Wednesday, March 22, 2017

Resolving Conflict vs. Pursuing the Truth: A Moral Dilemma?

Perhaps you have been in a situation I am about to describe before at one point in your life. It is one of a dilemma between resolving conflict as quickly as possible by lying to the wrongdoer who inflected injustice upon you, the injustice of which the wrongdoer is wholly responsible of causing, and pursuing the truth by having the wrongdoer recognize the fact that he is wholly responsible for the wrong and correct the situation through proper remedy. Here, I do not include situations where the injustices arise through faulty actions of both.
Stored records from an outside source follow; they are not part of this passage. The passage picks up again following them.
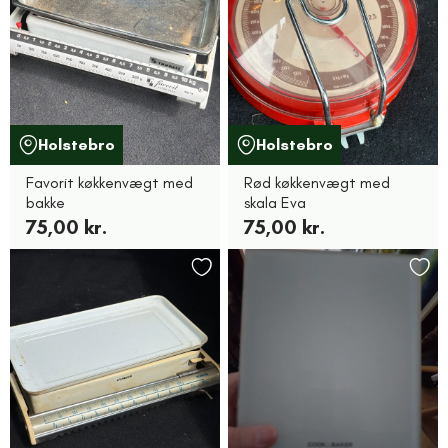
Holstebro
Holstebro
Favorit køkkenvægt med
Rød køkkenvægt med
bakke
skala Eva
75,00 kr.
75,00 kr.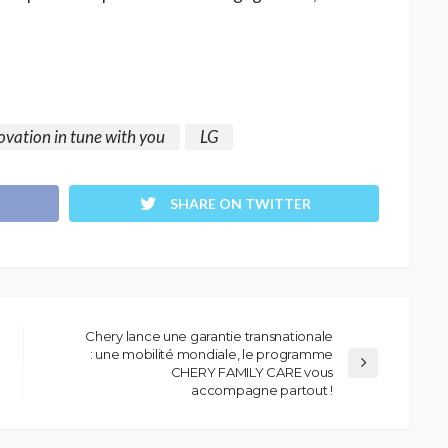
ovation in tune with you
LG
SHARE ON TWITTER
Chery lance une garantie transnationale
: une mobilité mondiale, le programme
CHERY FAMILY CARE vous
accompagne partout !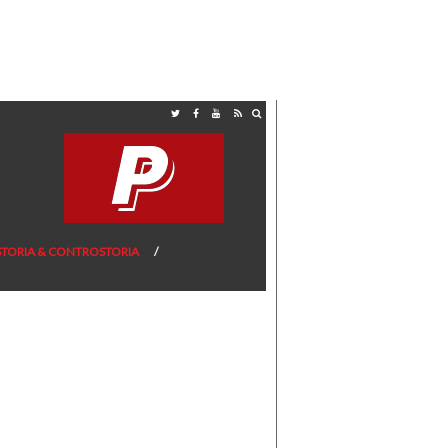
STORIA & CONTROSTORIA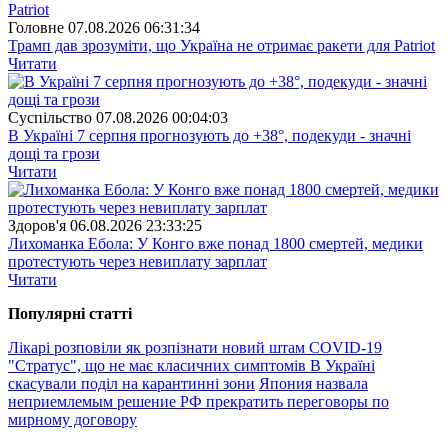
Головне
07.08.2026 06:31:34
Трамп дав зрозуміти, що Україна не отримає ракети для Patriot
Читати
Суспiльство
07.08.2026 00:04:03
В Україні 7 серпня прогнозують до +38°, подекуди - значні
дощі та грози
Читати
Здоров'я
06.08.2026 23:33:25
Лихоманка Ебола: У Конго вже понад 1800 смертей, медики
протестують через невиплату зарплат
Читати
Популярнi статтi
Лікарі розповіли як розпізнати новий штам COVID-19
"Стратус", що не має класичних симптомів
В Україні
скасували поділ на карантинні зони
Япония назвала
неприемлемым решение РФ прекратить переговоры по
мирному договору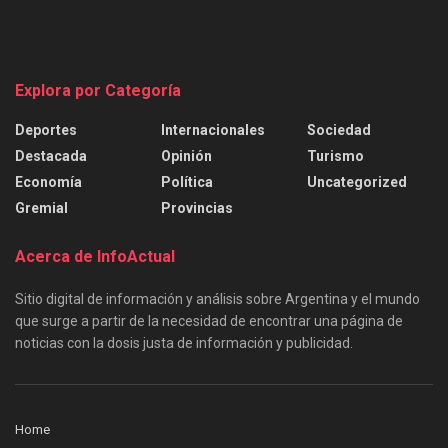
Explora por Categoría
Deportes
Internacionales
Sociedad
Destacada
Opinión
Turismo
Economía
Política
Uncategorized
Gremial
Provincias
Acerca de InfoActual
Sitio digital de información y análisis sobre Argentina y el mundo
que surge a partir de la necesidad de encontrar una página de
noticias con la dosis justa de información y publicidad.
Home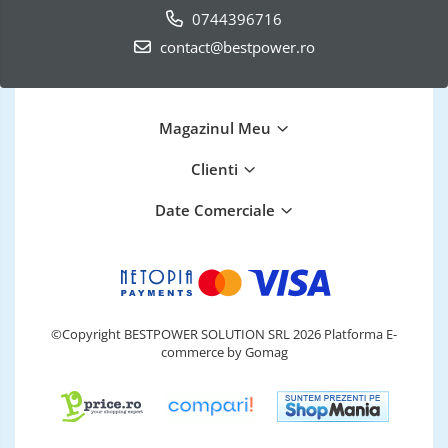
0744396716
contact@bestpower.ro
Magazinul Meu
Clienti
Date Comerciale
©Copyright BESTPOWER SOLUTION SRL 2026
Platforma E-
commerce by Gomag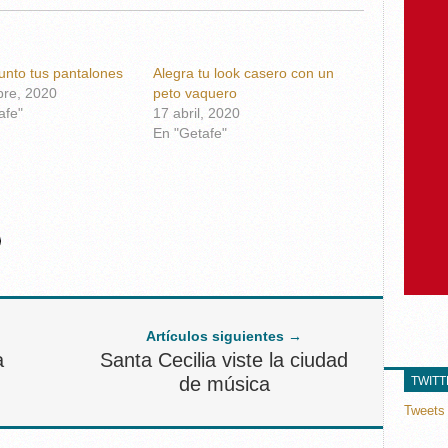
unto tus pantalones
Alegra tu look casero con un
bre, 2020
peto vaquero
afe"
17 abril, 2020
En "Getafe"
Artículos siguientes →
a
Santa Cecilia viste la ciudad
de música
TWIT
Tweets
     Perhaps the situation arose in conflicts between your spouse or other type of intimate partner, your friends, your family members, or other sort of loved ones. The benefit of lying when the conflict is wholly the other's fault is that you do not risk for the time being deteriorating the relationship, creating further conflict. In many cases, demanding the wrongdoer to recognize one's own wrongs will often sprout dormant arrogance out of the wrongdoer. The arrogance then would turn into anger toward you and distance oneself from you. The con, however, is that you are lying, a principally wrongful act. Another con is that you are enabling the wrongful acts of your loved one by not sifting through the warped perceptions and the sophistic arguments of the wrongdoer. If you truly care about the loved one at hand, it should displease you that the moral character of the wrongdoer will not be fixed for that person will not properly repent.
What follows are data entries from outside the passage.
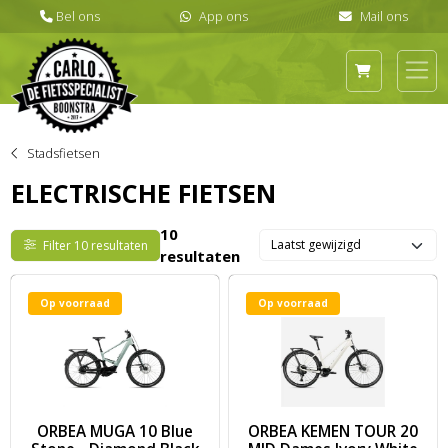
Stadsfietsen
ELECTRISCHE FIETSEN
10
Filter 10 resultaten
resultaten
Op voorraad
Op voorraad
Image ORBEA MUGA 10 Blue Stone - Diamond Black (Matt) M M
Image ORBEA KEMEN TOUR 20 M
ORBEA MUGA 10 Blue
ORBEA KEMEN TOUR 20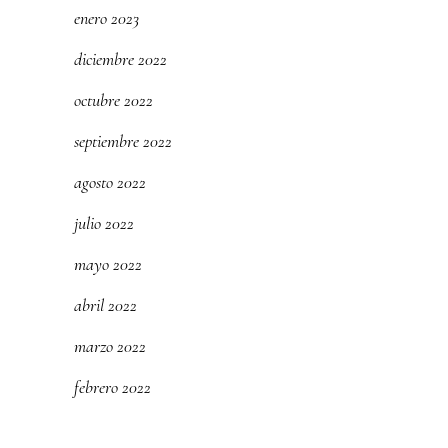
enero 2023
diciembre 2022
octubre 2022
septiembre 2022
agosto 2022
julio 2022
mayo 2022
abril 2022
marzo 2022
febrero 2022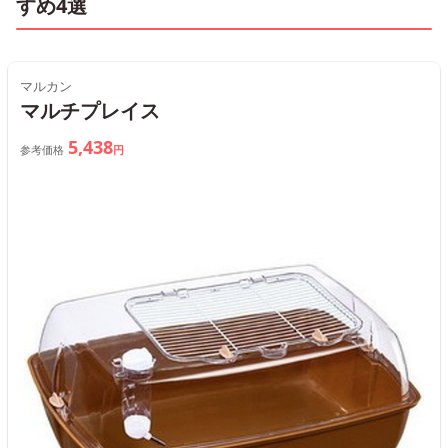
すめ4選
マルカン
マルチプレイス
5,438
参考価格
円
     Pursuing the truth, on the other hand, is one of the moral imperatives as human beings. Further, pursuing the truth in conflicts will help the wrongdoer recognize the wrongs, repent, and fix the wrongful disposition. In turn, you can grant sincere forgiveness. However, the result is uncertain for there is a risk of losing the relationship by triggering prideful actions, refusing to admit the wrongs.
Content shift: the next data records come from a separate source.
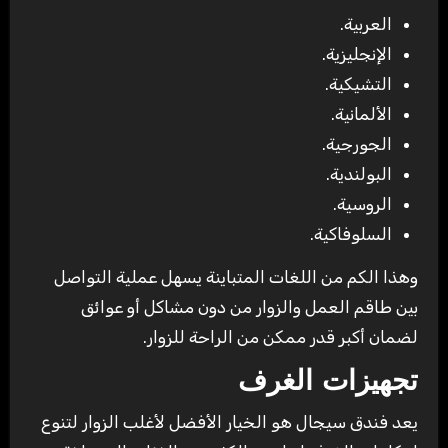
العربية.
الإنجليزية.
التشيكية.
الألمانية.
الجورجية.
البولندية.
الروسية.
السلوفاكية.
وهذا الكم من اللغات المتباينة يسهل عملية التواصل
بين طاقم العمل والزوار من دون مشاكل أو عوائق
لضمان أكبر قدر ممكن من الراحة للزوار.
تجهيزات الغرف
يعد فندق سيجال هو الخيار الأفضل لأغلب الزوار لتنوع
     In between risking losing a valuable relationship and pursuing the inherent good that is the truth, there is thus a moral dilemma. Which of the two should one choose? I personally cannot balance the two through arithmetic means. Thus I, from a personal perspective, decided in recent years to pursue the truth in all cases and put my faith that a moral resolution will occur. So far, my faith in it has yet to be proven to be misplaced, all the ones involved in conflicts with me ultimately being resolved with me. In such cases, I strike two birds with one stone in that I do the principally correct act and the conflict becomes resolved. I do hope that my faith will never be proven to be displaced.